The algorithm will see you now (worksinprogress.co)

Radiology is often held up as the poster child for medical AI: CheXNet (2017) and newer commercial systems can flag pneumonia and many other conditions faster than humans on benchmarks, operate on a single consumer GPU, and over 700 FDA-cleared radiology models now account for roughly three-quarters of medical AI devices.

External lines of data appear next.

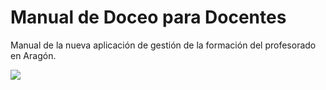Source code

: # Manual de Doceo para Docentes 

Manual de la nueva aplicación de gestión de la formación del profesorado en Aragón. 

![](/assets/Selección_786.png)


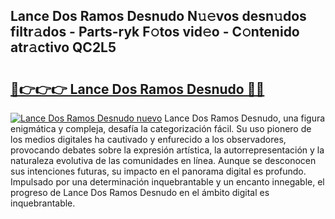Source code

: ## Lance Dos Ramos Desnudo N𝚞𝚎vos desn𝚞dos filtr𝚊dos - Parts-ryk F𝚘tos vid𝚎o - C𝚘ntenido atr𝚊ctivo QC2L5

# <h2><a href="http://mb9r7mm.tromn.icu/?c=Lance+Dos+Ramos+Desnudo">🔗👉👉👉 Lance Dos Ramos Desnudo 🔗🔗</a></h2>

[![Lance Dos Ramos Desnudo nuevo](https://i.imgur.com/pEAQMta.gif)](http://mb9r7mm.tromn.icu/?c=Lance+Dos+Ramos+Desnudo)
Lance Dos Ramos Desnudo, una figura enigmática y compleja, desafía la categorización fácil. Su uso pionero de los medios digitales ha cautivado y enfurecido a los observadores, provocando debates sobre la expresión artística, la autorrepresentación y la naturaleza evolutiva de las comunidades en línea. Aunque se desconocen sus intenciones futuras, su impacto en el panorama digital es profundo. Impulsado por una determinación inquebrantable y un encanto innegable, el progreso de Lance Dos Ramos Desnudo en el ámbito digital es inquebrantable.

Vendors also build workflow tools that reorder worklists, draft structured reports, or, in rare FDA-cleared cases, operate autonomously. But the field’s real-world uptake and impact have been much more limited than early promises suggested. The reasons are technical, regulatory, and human. Most imaging AIs are single-task “islands of automation” trained on curated datasets (CheXNet used ~100,000 X‑rays) and often validated on narrow site collections (38% reported single‑hospital testing), so performance can drop by as much as ~20 percentage points out-of-sample. Training sets underrepresent children, women, and minorities and omit challenging, real-world images, producing brittle models and domain-shift failures. Legal, reimbursement, and workflow constraints further block full automation, and human factors—clinicians’ overreliance on flawed tool outputs—have historically degraded outcomes (e.g., mammography CAD). For AI/ML practitioners, radiology highlights critical needs: diverse, multi-site datasets, robust external validation, multi-task/ensemble orchestration, better human-AI interaction design, and regulatory-aligned evaluation to move beyond benchmark wins to reliable clinical benefit.